HARARE – The ailing Vice-President and Health Minister of Zimbabwe, Constantino Chiwenga, said Monday the government had banned medical flights abroad for all Zimbabweans, suggesting the trips have sucked up the country’s tight foreign exchange.
Chiwenga – who flew on a private jet to India, South Africa and China last year and was treated for months – made the sensational revelations during a media briefing in the capital as he unveiled a program to reform the health sector.
Chiwenga, who has been on her deathbed at times, recently visited China for a “routine medical check-up” in July this year.
The spirited retired army general said the new plans will prevent Zimbabwean doctors from referring patients to facilities outside the country.
“We will not export our patients. We will not make referrals (to foreign medical institutions) for our patients. It’s all,” Chiwenga told journalists at his new government office in Munhumutapa.
“The ministers are only around 20 but the ones who have gone out are you, you, me overall. This export bill was too high and we want to curb that.
“We want to abolish that, and that requires us to restructure from the village health worker to the quaternary hospital.”
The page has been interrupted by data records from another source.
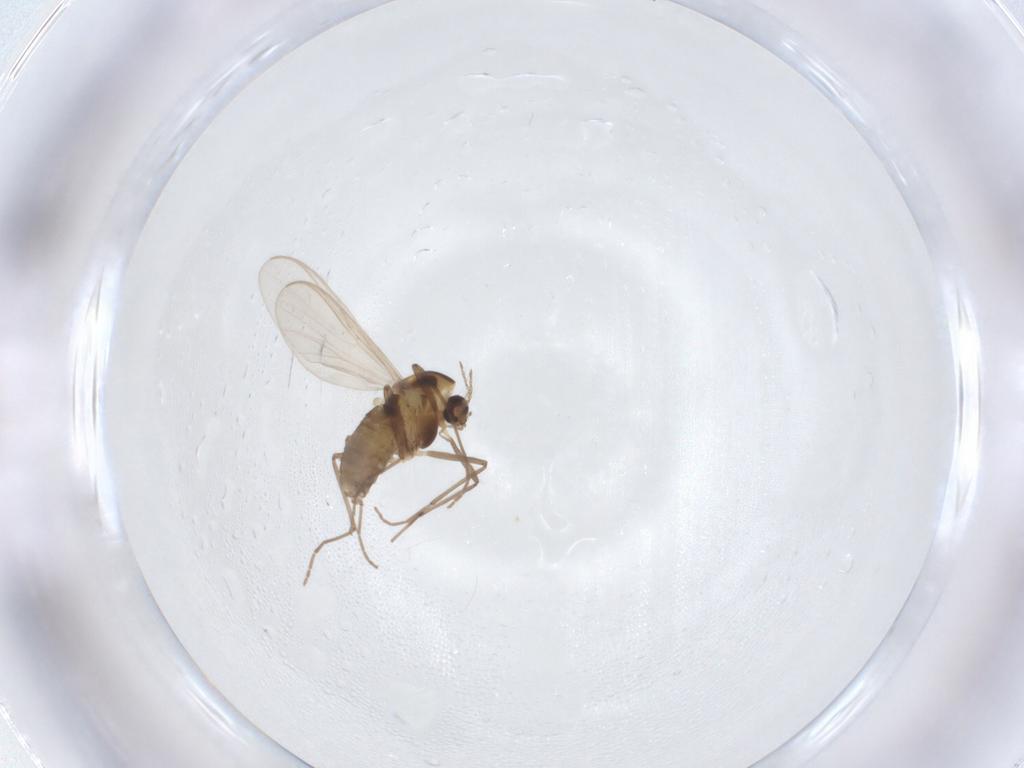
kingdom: Animalia
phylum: Arthropoda
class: Insecta
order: Diptera
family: Chironomidae
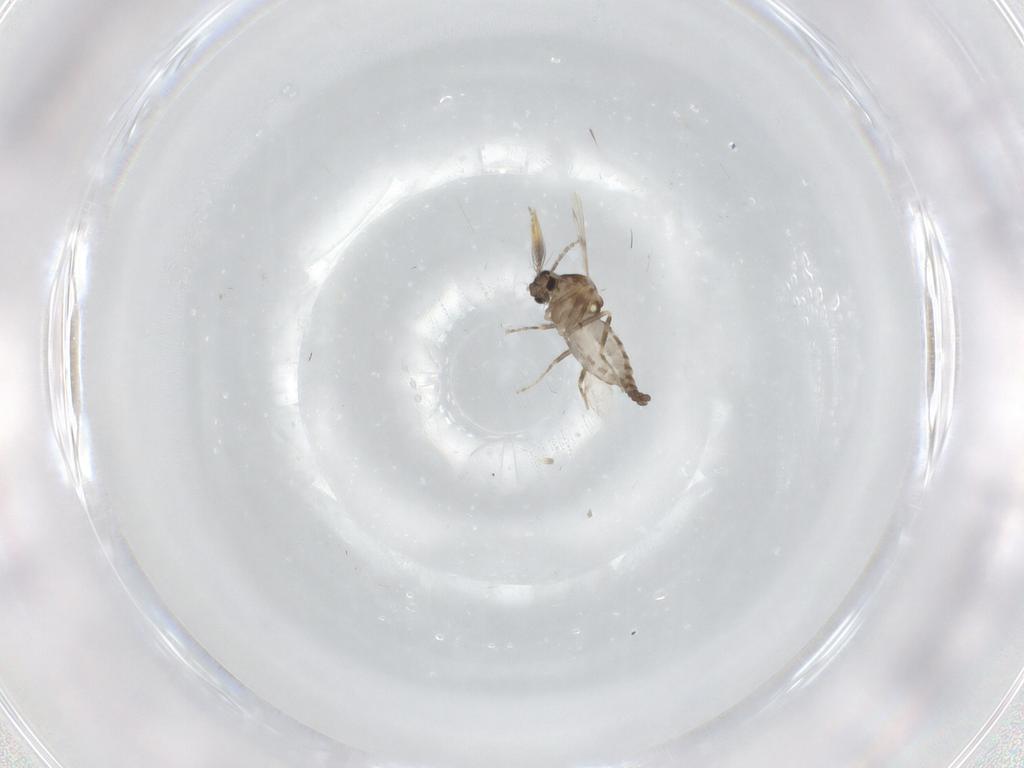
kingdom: Animalia
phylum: Arthropoda
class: Insecta
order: Diptera
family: Ceratopogonidae
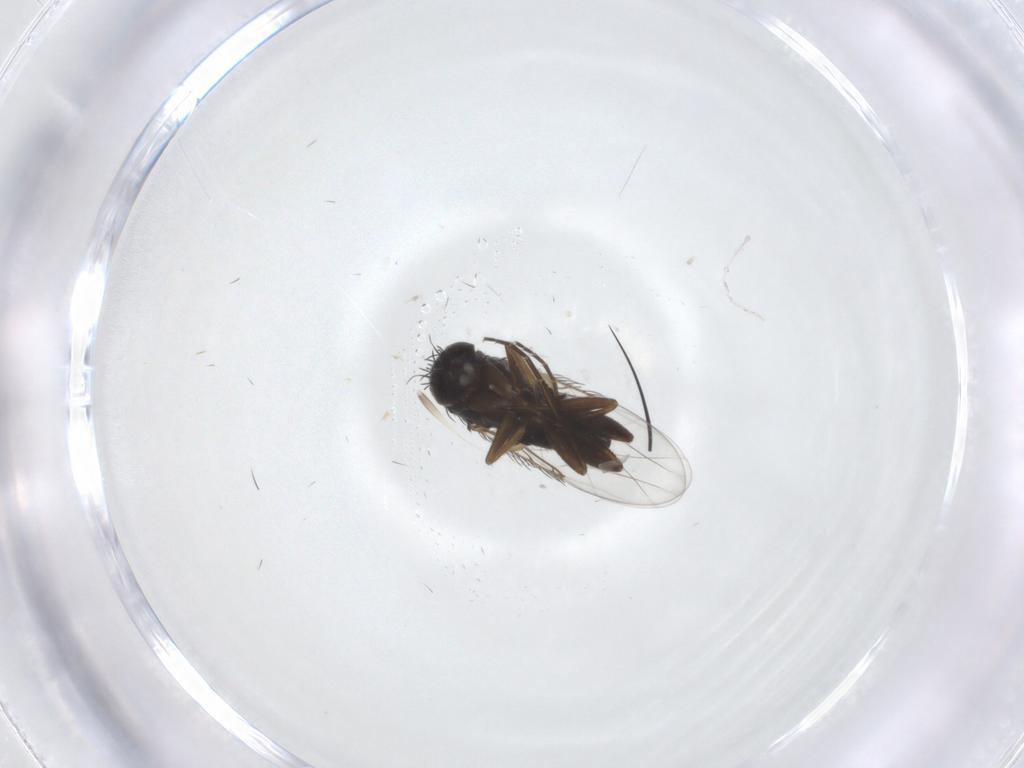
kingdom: Animalia
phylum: Arthropoda
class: Insecta
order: Diptera
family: Phoridae
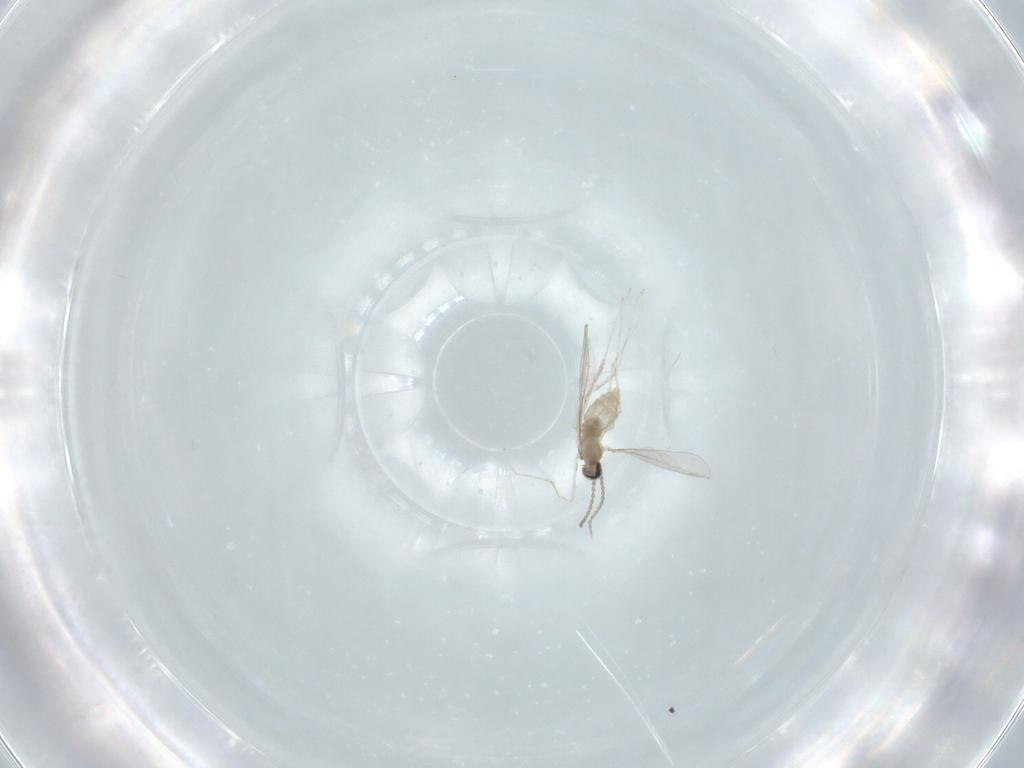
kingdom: Animalia
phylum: Arthropoda
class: Insecta
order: Diptera
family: Cecidomyiidae
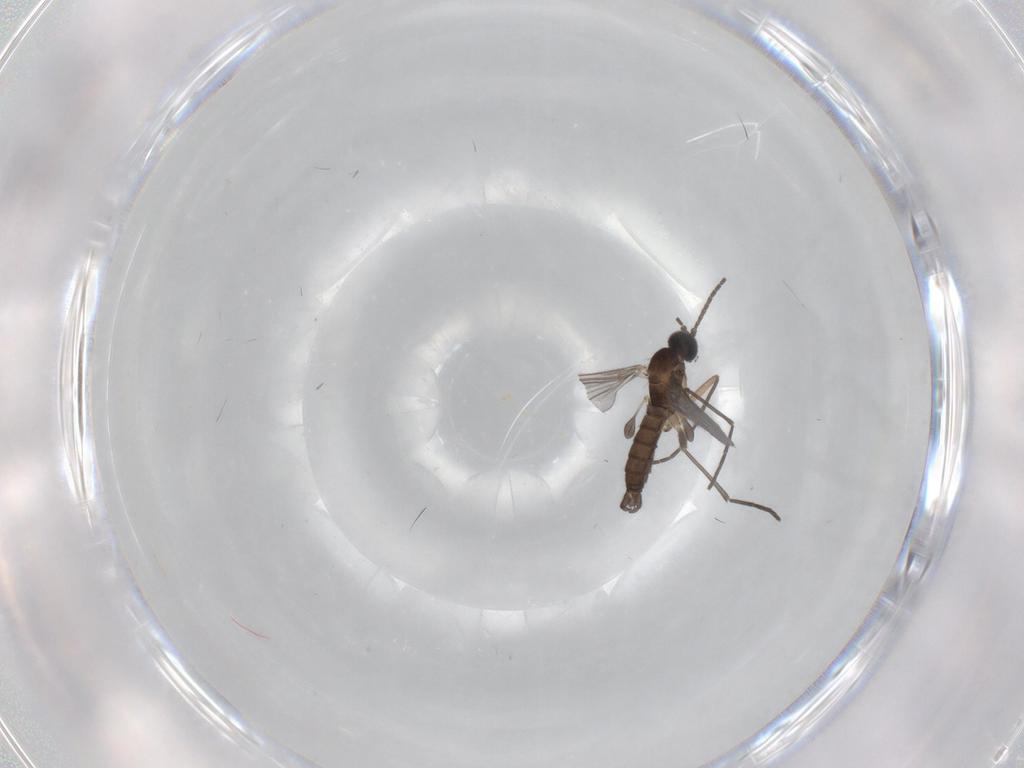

Doctors and nurses in public hospitals have been on strike for more than two months to demand better pay, and many services are closed. It remains unclear how the plan will work with most hospitals lacking basic equipment and medicines after years of government investment in the health sector.
Chiwenga took on the dual role of health secretary last month after Obadiah Moyo was sacked following his arrest for alleged bribery in Covid-19 procurement.
One of his first steps was the immediate dismissal of all non-physician hospital directors and the suspension of all Health Ministry directors. He also asked hospitals to terminate all contracts with suppliers.
The vice president did not specify how the reforms would be funded, though he offhandedly suggested replacing the drug and medical device importation bill with “health-related innovations or substitutions.” to imports”.
Chiwenga further announced that the government would take out housing and car loans as part of the working conditions of health workers, while promising a “specific health allowance” which he hopes will persuade doctors and nurses to end their employment boycott.
“We hope that all complaints will be resolved amicably through discussions without endangering the lives of patients,” he added.